Jason Corcoran in Moscow -
A film by an Irish director capturing the chaotic, dynamic and insomniac nature of life in the Russian capital was challenging to make and almost impossible to finance.
The Russian-language film 'Moscow Never Sleeps', directed by Johnny O’Reilly, set during 24 hours in the city and shot over two years, opened to critical acclaim at the weekend in 500 theatres across the country.
“I had to juggle a lot while directing,” O’Reilly tells bne IntelliNews in an interview in Moscow after the premier. “On one occasion, I remember rushing to the Aist restaurant to meet a friend of friend to get financing to keep the picture going for the next week. I needed $250,000 by Saturday or I was f***** by Monday. I felt sick inside and it looked like it was all going to fall apart until someone, whom I can’t name, stepped in with the money."
The Russian-Irish co-production received half of its eventual $3.7mn budget in “soft financing” from the Irish Film Board and Eurimages, the organisation that funds European co-productions. The remainder of the cash was drummed up by O’Reilly corralling a gang of private equity investors, who were bankers or businessmen with strong links to Moscow.
Much of the funding for Russian films is channelled by the state, which favours ideologically slanted projects showcasing the country’s military might or promoting traditional family values. Culture Minister Vladimir Medinsky in December said his ministry would halt funding to directors who present "Russia as shit", in a reference to the Oscar-nominated Leviathan, which drew a withering response from official circles in Russia for its portrayals of the authorities.
Oligarchs such as Viktor Vekselberg and Leonid Lebedev have made benevolent punts on cinematic projects that have caught their fancy. However, there is no tradition in Russia of investing in film as an asset class or via a private investment pool or a hedge fund.
In the case of Moscow Never Sleeps, billionaire Leonid Blavatnik also provided a crucial injection when funding was floundering before the second year’s shoot. Other minority investors include former Goldman Sachs banker Michael Workman, ex-deputy CEO at Troika Dialog Jacques Der Megreditchian, former Irish minister and Skolovko executive Conor Lenihan and Sberbank CIB director Jamie Corrigan.
“They knew that investing in movies is a big risk,’” O’Reilly says. “They are betting on me and my creative vision rather than bricks and mortar. They were curious about the project and also partly invested because they liked my last movie. The guys are all Russian-based and they know that the film showcases a great city, which is under appreciated by the rest of the world.”

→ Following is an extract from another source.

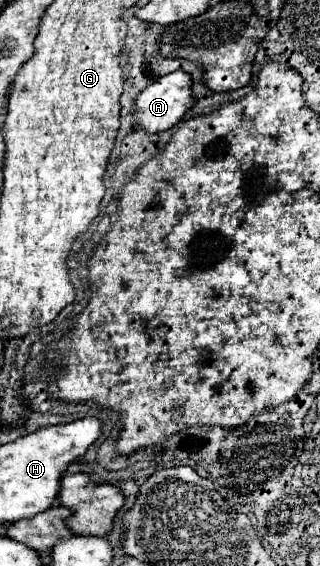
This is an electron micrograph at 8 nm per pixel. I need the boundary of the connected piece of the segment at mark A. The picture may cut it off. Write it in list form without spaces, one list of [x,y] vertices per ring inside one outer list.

The ruble devaluation, which has seen the currency lose almost 50% of its value in the past year, has also been a headache for O’Reilly. To wipe its face for the private investors, the film needs to earn $2mn in Russia compared to the $1mn initially planned. “We thought Russian distribution would recoup 60% and overseas would be 40%,” O’Reilly says. “With the ruble crash, it’s the other way around.”
The film also uniquely structured insofar as all investors have pro-rata rights to all territories. Typically, Irish investors would have the rights in Ireland and the Russians would enjoy the rights in Russia, a far larger market. O’Reilly hopes to secure international distribution after showing the film at the upcoming Rome festival and Woodstock festival in upstate New York. He is also hopeful of securing a valuable spot on a quota of 25 international movies designated per year for the Chinese market.

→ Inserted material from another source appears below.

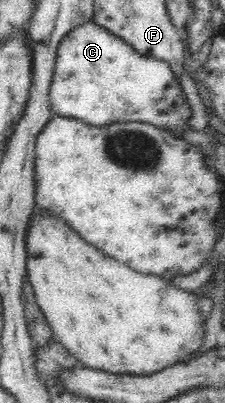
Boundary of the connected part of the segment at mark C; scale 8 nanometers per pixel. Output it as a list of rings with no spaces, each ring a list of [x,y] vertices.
[[[93,21],[78,25],[62,37],[48,95],[54,115],[80,119],[88,125],[142,122],[166,130],[189,131],[186,123],[192,111],[170,66],[162,60],[140,56],[126,42]]]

The movie, which was rated ‘Film of the Week’ by Forbes Russia, is the director’s ode to a city he first visited 20 years ago and has lived in for the past 12. "I've become acutely aware of how little the world really knows about Russia," says O'Reilly, who wants to help change this. "By revealing the Russian spirit to international audiences, I’m hoping to capture the zeitgeist of Moscow and help create a different impression of Russia in the West."

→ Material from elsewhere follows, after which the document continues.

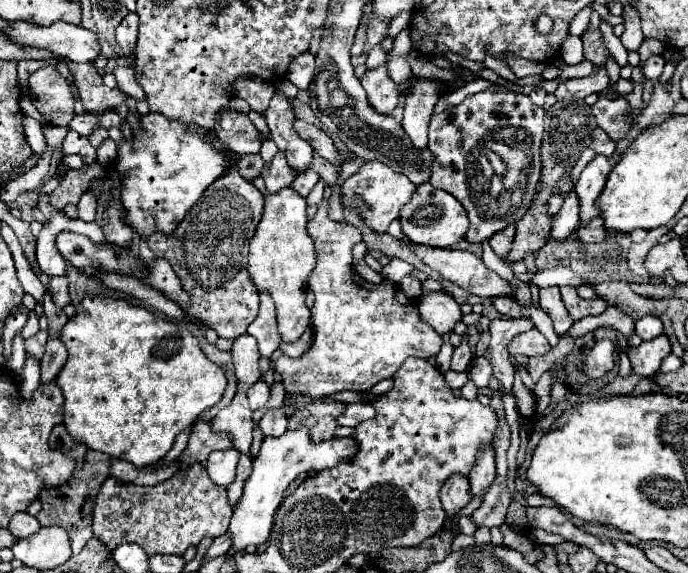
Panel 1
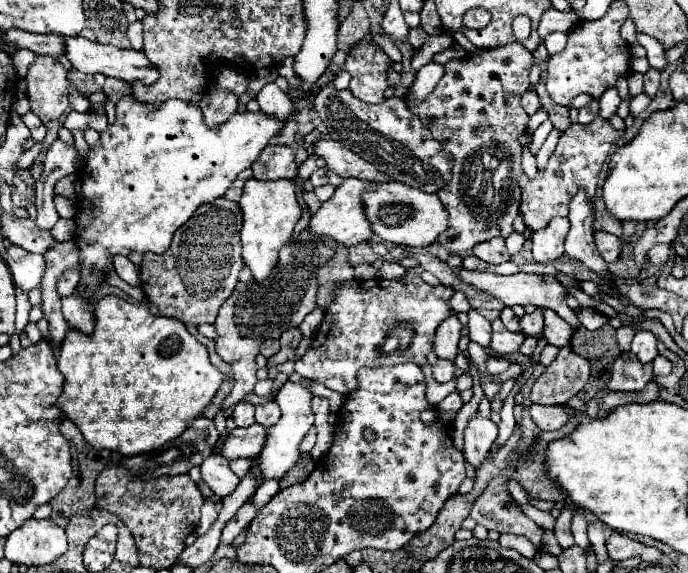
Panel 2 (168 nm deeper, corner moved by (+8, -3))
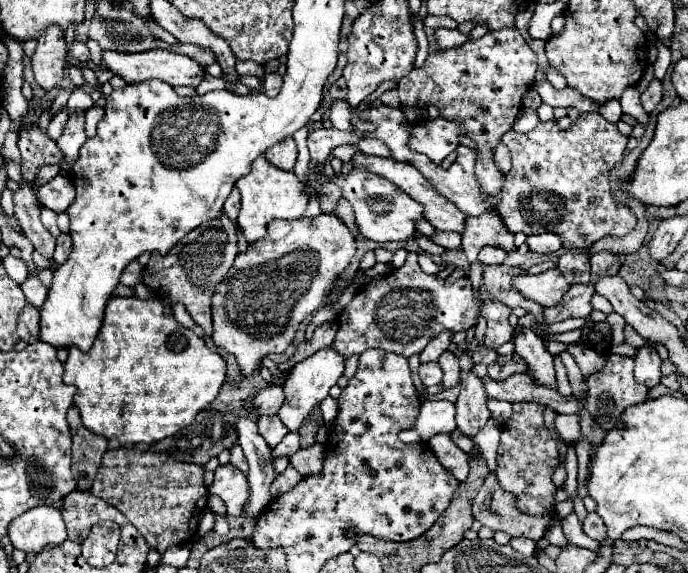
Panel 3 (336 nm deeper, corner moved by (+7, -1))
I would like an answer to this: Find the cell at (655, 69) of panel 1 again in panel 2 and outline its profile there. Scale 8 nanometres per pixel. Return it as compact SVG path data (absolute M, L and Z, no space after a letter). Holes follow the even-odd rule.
M650 69L650 71L644 75L644 93L654 99L656 93L658 93L658 87L660 87L660 71Z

The multi-narrative script of 'Moscow Never Sleeps' tracks five main characters: an entrepreneur whose property empire comes under siege by Kremlin bureaucrats; a teenage girl mired in the misery of a dysfunctional family; a young man forced to abandon his grandmother; a singer torn apart by her feelings for two men; and an alcoholic film star who gets entangled in a bizarre kidnapping. These narratives interweave through Moscow’s congested metropolis as it celebrates its annual birthday with a massive fireworks display.
At the Moscow premier at the Oktyabr cinema on New Arbat, guests broke out into spontaneous applause when the entrepreneur, played by Alexey Serebyakov of Leviathan fame, tells the bureaucrats where to go in colourful Russia slang as they try to seize his business. Armed police later descend on the property developer’s offices as the businessman speeds away in his car. He tells his girlfriend he has to escape to New York and try to fight the government officials through the courts.
Some of the best shot scenes capturing Moscow’s skyline, its skyscrapers, its bridges, its unending traffic jams and of the Kremlin were shot using a drone. Incredibly, O’Reilly didn’t obtain permission to use the drone as luckily the authorities hadn’t legislated for their use two years ago.
“We wouldn’t have got away with it today given the current the political environment over Ukraine and relations with the West,” O’Reilly says.